### [原文]

————————

LeetCode--4sum

题目描述

Given an array S of n integers, are there elements a, b, c, and d in S such that a + b + c + d = target? Find all unique quadruplets in the array which gives
the sum of target.

Note:
Elements in a quadruplet (a,b,c,d) must be in non-descending order. (ie, a ≤ b ≤ c ≤ d)
The solution set must not contain duplicate quadruplets.

For example, given array S = {1 0 -1 0 -2 2}, and target = 0.

A solution set is:
(-1,  0, 0, 1)
(-2, -1, 1, 2)
(-2,  0, 0, 2)

分析：和上一题一样，把一个数固定，然后就可以转换为三个数相加问题，然后再把一个数固定，就可以转换成两个数相加问题

class Solution {
public:
   vector<vector<int> > fourSum(vector<int> &num, int target)
   {
    int len = num.size();
    vector<vector<int>> res;
    if(len<4) return res;
    sort(num.begin(),num.end());
    for(int i=0;i<len;i++)
    {
        int threeSum = target-num[i];
        for(int j=i+1;j<len;j++)
        {
            int twoSum = threeSum-num[j];
            int left=j+1,right=len-1;
            while(left<right)
            {
                int curSum = num[left]+num[right];
                if(curSum < twoSum)
                    left++;
                else if(curSum > twoSum)
                    right--;
                else
                {
                    vector<int> temp={num[i],num[j],num[left],num[right]};
                    //temp[0] = num[i],temp[1]=num[j],temp[2]=num[left],temp[3]=num[right];
                    res.push_back(temp);
                    while(left<right && num[left]== temp[2])
                        ++left;
                    while(left<right && num[right]==temp[3])
                        --right;
                }
            }
            while(j<len-1 && num[j] == num[j+1])
                ++j;
        }
        while(i<len-1 && num[i]==num[i+1])
              ++i;
    }
    return res; 
  }
};

————————

### [所给资料]
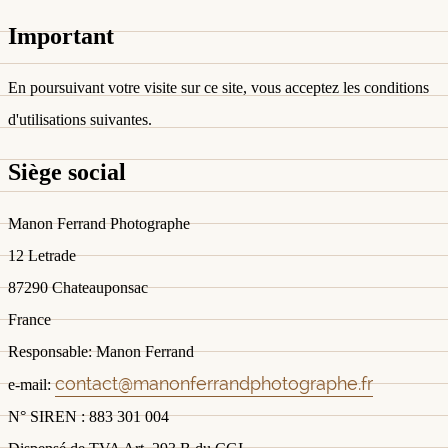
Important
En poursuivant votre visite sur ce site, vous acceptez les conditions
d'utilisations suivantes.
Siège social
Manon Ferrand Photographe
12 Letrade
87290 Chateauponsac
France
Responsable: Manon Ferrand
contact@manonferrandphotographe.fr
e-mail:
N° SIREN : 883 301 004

————————

### [任务 1]
请把 4Sum 题解中以“分析：和上一题一样”开头的那一段改写成要点列表，保留其主要内容。
### [任务 2]
请重写全部记录，把其中的“Siège social”换成“Adresse du siège”，其余内容一字不改，答案里不要包含图片。
原文与这些记录之间没有任何关联。

### [书面解答 1]
- 思路与上一题相同。
- 先固定一个数，问题就转换为三个数相加。
- 再固定一个数，问题就转换为两个数相加。

### [书面解答 2]
Important
En poursuivant votre visite sur ce site, vous acceptez les conditions
d'utilisations suivantes.
Adresse du siège
Manon Ferrand Photographe
12 Letrade
87290 Chateauponsac
France
Responsable: Manon Ferrand
contact@manonferrandphotographe.fr
e-mail:
N° SIREN : 883 301 004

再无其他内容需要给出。